The struggle for the rights of survivors, however, is not unique to apartheid South Africa and spreads throughout the world as far as Latin America, North Africa, Asia and the Middle East, says Nepalese social justice crusader Ram Bhandari, currently reading for a doctorate exploring the experience of survivors of missing people in Portugal under the supervision of UCT academic Jeremy Sarkin, chairperson- rapporteur of the UN Working Group on Eswatini, Namibia and Zimbabwe.
Bhandari is the driving force behind Inovas. On December 31, 2001, his beloved father Tej Bahadur Bhandari, 56, disappeared after being arrested by security forces from the streets of Besisahar and taken to the district headquarter of Lamjung.
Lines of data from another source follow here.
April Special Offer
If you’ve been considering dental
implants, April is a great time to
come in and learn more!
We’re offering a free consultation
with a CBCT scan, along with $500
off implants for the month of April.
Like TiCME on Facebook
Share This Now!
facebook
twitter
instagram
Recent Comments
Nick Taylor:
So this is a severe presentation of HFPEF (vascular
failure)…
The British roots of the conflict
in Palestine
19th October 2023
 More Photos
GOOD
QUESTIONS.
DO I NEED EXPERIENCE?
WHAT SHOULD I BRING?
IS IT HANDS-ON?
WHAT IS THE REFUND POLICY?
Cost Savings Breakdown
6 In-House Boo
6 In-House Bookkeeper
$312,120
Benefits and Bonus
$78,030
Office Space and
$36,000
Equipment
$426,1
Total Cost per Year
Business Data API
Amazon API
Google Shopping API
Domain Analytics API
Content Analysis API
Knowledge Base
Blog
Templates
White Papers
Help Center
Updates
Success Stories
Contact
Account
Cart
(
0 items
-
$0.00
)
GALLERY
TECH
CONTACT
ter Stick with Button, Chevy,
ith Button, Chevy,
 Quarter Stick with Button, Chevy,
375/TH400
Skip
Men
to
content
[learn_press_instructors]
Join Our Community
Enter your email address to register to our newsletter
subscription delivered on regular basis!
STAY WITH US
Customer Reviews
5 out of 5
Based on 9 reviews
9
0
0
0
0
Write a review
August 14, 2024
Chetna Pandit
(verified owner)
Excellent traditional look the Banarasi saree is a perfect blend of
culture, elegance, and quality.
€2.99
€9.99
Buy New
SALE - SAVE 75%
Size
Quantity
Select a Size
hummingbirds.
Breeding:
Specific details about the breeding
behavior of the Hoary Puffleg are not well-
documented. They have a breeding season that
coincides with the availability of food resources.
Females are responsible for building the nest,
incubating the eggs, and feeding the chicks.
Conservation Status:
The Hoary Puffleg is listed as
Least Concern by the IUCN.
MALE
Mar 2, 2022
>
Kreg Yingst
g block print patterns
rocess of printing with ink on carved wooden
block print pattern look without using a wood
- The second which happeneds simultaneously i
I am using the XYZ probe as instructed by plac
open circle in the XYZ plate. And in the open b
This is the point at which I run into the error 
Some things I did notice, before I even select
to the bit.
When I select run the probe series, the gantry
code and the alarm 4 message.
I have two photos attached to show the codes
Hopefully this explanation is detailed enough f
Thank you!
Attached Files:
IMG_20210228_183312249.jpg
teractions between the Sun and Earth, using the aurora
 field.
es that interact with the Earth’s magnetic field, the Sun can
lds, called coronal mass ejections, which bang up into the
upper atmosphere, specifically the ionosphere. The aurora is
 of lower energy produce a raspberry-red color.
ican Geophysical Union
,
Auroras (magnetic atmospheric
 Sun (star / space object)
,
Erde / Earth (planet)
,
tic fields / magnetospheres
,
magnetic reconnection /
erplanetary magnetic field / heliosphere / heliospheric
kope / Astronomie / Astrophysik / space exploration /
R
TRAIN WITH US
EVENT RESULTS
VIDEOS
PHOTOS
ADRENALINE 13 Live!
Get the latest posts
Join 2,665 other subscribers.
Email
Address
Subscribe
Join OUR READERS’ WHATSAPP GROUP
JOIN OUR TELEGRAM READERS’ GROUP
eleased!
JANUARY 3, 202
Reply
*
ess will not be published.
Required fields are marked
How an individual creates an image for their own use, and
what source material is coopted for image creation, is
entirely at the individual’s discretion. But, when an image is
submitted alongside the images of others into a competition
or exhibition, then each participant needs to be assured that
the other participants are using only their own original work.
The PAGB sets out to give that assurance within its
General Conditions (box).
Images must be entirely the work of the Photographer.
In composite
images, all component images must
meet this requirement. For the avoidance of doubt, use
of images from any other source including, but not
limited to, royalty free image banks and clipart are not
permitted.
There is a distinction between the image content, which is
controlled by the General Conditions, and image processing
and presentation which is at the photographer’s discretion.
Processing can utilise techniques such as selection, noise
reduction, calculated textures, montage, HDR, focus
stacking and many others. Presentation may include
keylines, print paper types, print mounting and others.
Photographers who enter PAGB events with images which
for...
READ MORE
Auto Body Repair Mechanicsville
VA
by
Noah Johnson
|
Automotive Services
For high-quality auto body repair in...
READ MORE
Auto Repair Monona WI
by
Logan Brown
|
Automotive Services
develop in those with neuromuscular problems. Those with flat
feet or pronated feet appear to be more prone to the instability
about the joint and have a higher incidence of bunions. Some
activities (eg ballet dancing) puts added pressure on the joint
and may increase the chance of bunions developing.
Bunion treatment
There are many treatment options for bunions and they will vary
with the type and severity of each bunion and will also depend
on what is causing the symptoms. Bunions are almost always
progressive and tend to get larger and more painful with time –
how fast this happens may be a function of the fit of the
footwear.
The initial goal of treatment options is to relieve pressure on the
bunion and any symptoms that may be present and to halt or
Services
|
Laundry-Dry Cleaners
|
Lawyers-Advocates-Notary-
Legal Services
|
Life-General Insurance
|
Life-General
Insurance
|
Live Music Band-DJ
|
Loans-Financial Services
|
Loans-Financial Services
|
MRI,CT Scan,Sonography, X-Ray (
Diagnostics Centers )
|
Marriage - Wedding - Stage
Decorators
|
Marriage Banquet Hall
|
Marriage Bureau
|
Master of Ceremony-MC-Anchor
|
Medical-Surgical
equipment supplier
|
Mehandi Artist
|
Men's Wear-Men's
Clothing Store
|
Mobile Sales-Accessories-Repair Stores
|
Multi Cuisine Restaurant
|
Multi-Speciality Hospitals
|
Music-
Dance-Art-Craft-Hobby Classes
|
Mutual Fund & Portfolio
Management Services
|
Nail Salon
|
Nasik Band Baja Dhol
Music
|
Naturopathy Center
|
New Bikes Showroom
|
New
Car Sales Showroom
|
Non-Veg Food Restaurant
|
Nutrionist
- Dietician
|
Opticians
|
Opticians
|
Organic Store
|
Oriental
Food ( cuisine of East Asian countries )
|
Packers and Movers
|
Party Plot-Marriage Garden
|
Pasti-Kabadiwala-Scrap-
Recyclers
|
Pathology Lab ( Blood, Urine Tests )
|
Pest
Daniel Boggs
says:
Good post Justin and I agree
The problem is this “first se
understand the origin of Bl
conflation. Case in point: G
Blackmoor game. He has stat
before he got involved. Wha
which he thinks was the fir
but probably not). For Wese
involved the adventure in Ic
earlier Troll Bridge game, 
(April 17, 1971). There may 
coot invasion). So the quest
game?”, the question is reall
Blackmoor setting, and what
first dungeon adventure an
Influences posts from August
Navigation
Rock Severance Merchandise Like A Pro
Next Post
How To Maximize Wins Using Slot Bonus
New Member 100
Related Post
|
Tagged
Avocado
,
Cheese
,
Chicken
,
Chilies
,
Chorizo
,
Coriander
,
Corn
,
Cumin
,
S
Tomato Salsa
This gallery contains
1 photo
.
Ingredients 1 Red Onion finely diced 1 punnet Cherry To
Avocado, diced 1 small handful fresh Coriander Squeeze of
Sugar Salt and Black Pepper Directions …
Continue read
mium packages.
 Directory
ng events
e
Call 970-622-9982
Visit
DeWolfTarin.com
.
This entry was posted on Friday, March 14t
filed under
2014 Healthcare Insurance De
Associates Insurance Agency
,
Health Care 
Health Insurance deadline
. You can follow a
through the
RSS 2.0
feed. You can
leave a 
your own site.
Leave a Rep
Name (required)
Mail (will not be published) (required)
“He was handcuffed, blindfolded and heavily tortured. My father was a dreamer, educator and cultural activist, well-known in local communities. He was a school teacher for more than three decades and worked to transform local communities through schools, arts and culture,” he says.
Bhandari, whose dissertation takes him to Argentina, South Africa and Nepal, says whatever the reason, those people disappeared and to this day no information has been revealed regarding their whereabouts or what happened to them.
“The actual number of victims is several times higher than the published figure when one considers parents, spouses, friends and young children that will never know a parent. Often it was men that were taken, robbing a family of its breadwinner and source of income,” he says.
Bhandari became involved in the search for his father the day after he disappeared.
“I recall the clothing that he wore that day. It was a light grey shirt, half sweater, and black pants. He carried a golden colour watch. Each detail gives me a small visual memory of a father whose fate still remains unknown.”
On his personal journey to find his father, Bhandari says thus far it’s been futile, yet the emotional attachment is what continues to drive him and survivors in general to keep looking.
“Gradually, I became engaged in the victim rights movement and have spent the last two decades working for the families of the disappeared. We have to tell our stories, reorganise, and prepare for a long battle to keep the voices of the families alive.”